$ (1) $ using the Menelaus theorem to the triangle $ ACS $ : $ 1 = \frac {CE}{AC} \cdot \frac {AS}{SP} \cdot \frac {DP}{DE} $ then we take that $ 5 = \frac {AS}{SP} $ $ (2) $ using the Menelaus theorem to the triangle $ AEP $ : $ 1 = \frac {SP}{AP} \cdot \frac {AE}{CE} \cdot \frac {CD}{DS} $ then we take that $ \frac {CD}{DS} = \frac {3}{2} $ $ DC = \frac {BD}{3}, \frac {BS}{SD} = \frac {7}{2} $

From theorem Menelaus We have $BS/SD=7/2$

I am interested to see a solution using mass points.

Well: Let $A = (1,0,0) , B= (0,1,0)$ and $C= (0,0,1)$. Then clearly, $D= (0, \frac{1}{4} , \frac{3}{4}) $ and $E= (\frac{1}{5}, 0 , \frac{4}{5})$. The point $P$ is given by $$ P = 2D-E = 2(0, \frac{1}{4} , \frac{3}{4}) - (\frac{1}{5}, 0 , \frac{4}{5}) = (-\frac{1}{5} , \frac{1}{2} , \frac{7}{10})$$Now $AP$ has equation $7y = 5z$, so the point $S = (0:5:7) = (0 , \frac{5}{12} , \frac{7}{12})$. Since $B,S$ and $D$ are collinear, we have $$\frac{BS}{SD} = |\frac{1 - \frac{5}{12}}{\frac{5}{12} - \frac{1}{4}}| = \frac{7}{2}.$$

Just construct a line $ FE$ parallel to $ SD$ and apply thales theorem.

Let the line through E parallel to AP meet segment BC at K. Since SP is parallel to EK, implies SD/DK = PD/DE = 1. Therefore, SD = DK = 2x (say). so SK = SD + DK = 2x + 2x = 4x. Now since AS is parallel to EK, implies 4x/KC = SK/KC = AE/EC = 4EC/EC = 4. Therefore, KC = x. So DC = DK + KC = 2x + x = 3x.
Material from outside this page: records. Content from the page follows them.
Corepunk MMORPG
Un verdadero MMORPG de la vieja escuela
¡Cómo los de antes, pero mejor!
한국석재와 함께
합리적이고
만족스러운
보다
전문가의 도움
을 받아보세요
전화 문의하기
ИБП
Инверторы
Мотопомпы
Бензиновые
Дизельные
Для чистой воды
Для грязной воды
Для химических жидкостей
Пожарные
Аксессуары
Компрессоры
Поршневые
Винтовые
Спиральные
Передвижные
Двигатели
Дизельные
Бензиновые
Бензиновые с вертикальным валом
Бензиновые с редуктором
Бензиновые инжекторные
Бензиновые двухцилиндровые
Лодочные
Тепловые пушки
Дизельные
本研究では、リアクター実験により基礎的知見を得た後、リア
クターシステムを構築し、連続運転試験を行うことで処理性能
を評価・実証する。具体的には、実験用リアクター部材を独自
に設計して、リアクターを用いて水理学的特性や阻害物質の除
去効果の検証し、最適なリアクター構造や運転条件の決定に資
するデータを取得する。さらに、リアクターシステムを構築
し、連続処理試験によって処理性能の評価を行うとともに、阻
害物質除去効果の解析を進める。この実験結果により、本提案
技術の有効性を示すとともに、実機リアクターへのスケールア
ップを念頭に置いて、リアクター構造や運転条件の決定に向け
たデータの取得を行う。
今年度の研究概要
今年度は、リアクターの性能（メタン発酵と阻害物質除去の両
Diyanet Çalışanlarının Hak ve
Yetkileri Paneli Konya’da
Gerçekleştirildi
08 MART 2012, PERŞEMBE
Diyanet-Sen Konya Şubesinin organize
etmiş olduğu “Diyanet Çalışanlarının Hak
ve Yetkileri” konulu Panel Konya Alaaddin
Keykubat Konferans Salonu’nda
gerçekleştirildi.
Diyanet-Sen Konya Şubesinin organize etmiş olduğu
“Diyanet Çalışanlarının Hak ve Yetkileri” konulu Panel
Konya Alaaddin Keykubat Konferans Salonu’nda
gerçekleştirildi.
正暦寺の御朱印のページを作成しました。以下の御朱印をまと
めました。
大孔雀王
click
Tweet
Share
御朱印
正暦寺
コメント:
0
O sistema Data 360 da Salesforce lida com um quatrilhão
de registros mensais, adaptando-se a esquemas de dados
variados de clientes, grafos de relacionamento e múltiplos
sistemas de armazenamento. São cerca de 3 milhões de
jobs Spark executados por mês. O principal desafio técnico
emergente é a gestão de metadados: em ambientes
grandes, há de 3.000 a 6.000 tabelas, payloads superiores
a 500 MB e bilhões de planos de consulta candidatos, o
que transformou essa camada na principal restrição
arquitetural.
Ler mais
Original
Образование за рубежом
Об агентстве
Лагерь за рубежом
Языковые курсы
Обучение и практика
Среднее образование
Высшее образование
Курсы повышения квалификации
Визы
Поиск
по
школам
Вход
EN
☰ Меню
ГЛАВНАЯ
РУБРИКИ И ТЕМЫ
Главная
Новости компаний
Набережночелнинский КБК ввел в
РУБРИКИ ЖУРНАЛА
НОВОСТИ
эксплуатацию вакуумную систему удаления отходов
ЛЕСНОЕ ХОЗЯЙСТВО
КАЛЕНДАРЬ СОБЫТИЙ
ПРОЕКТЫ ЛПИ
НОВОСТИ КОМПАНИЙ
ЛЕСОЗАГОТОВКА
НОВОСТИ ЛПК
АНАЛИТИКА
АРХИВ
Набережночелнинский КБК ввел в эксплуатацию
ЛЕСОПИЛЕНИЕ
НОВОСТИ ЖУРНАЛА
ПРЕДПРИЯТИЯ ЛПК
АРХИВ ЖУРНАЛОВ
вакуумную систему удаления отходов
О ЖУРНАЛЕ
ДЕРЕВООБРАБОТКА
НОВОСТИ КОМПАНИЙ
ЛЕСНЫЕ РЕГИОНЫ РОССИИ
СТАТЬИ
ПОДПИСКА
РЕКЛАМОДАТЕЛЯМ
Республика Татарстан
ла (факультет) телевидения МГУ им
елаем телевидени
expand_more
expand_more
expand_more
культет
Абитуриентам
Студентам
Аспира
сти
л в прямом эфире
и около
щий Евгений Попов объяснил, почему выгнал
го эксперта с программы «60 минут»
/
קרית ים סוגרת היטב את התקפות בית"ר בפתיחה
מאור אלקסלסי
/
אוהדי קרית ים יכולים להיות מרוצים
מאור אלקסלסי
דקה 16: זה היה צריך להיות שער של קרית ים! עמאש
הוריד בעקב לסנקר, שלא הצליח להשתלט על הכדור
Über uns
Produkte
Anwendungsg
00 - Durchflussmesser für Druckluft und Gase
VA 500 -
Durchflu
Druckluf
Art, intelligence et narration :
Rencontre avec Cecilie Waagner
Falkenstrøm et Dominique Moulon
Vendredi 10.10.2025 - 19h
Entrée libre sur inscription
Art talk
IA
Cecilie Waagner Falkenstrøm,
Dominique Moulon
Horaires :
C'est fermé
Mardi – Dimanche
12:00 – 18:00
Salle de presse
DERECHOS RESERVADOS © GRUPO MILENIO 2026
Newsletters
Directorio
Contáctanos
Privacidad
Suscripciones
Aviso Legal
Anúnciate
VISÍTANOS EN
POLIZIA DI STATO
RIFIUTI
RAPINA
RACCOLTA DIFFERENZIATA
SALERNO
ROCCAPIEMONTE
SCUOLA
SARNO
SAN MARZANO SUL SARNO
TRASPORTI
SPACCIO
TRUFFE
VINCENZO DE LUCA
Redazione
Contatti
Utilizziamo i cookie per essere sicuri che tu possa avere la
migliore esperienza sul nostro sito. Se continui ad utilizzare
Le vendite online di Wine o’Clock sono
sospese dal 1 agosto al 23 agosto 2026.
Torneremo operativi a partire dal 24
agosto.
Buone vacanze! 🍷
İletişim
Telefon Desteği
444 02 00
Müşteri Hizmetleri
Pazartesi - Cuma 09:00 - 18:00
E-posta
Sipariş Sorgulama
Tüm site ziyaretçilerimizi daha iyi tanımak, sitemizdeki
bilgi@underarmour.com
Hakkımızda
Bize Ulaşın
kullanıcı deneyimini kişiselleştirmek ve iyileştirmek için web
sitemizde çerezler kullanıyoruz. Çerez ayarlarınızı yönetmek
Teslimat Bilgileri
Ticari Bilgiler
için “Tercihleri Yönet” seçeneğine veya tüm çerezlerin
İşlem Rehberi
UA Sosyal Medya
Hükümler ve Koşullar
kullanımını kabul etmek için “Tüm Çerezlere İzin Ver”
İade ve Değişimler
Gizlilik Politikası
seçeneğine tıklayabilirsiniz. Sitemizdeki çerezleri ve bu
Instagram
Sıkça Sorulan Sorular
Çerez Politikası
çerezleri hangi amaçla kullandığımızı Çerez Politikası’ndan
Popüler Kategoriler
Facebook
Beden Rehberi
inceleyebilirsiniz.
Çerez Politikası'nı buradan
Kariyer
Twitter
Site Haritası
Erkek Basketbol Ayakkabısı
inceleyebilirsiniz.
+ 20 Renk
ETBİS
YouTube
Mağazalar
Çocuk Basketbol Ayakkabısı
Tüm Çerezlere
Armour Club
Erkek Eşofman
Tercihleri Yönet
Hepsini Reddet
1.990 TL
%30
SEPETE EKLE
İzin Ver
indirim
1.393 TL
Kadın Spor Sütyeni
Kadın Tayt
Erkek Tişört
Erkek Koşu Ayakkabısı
Thus, BD = 3DC = 3(3x) = 9x. Therefore, BS = BD - SD = 9x - 2x = 7x. Hence, BS/SD = 7x/2x = 7/2.

Onlygodcanjudgeme wrote: $ (1) $ using the Menelaus theorem to the triangle $ ACS $ : $ 1 = \frac {CE}{AC} \cdot \frac {AS}{SP} \cdot \frac {DP}{DE} $ then we take that $ 5 = \frac {AS}{SP} $ $ (2) $ using the Menelaus theorem to the triangle $ AEP $ : $ 1 = \frac {SP}{AP} \cdot \frac {AE}{CE} \cdot \frac {CD}{DS} $ then we take that $ \frac {CD}{DS} = \frac {3}{2} $ $ DC = \frac {BD}{3}, \frac {BS}{SD} = \frac {7}{2} $ Sorry for my ignorance but what do you mean by mass? Are you talking about barycentric coordinates?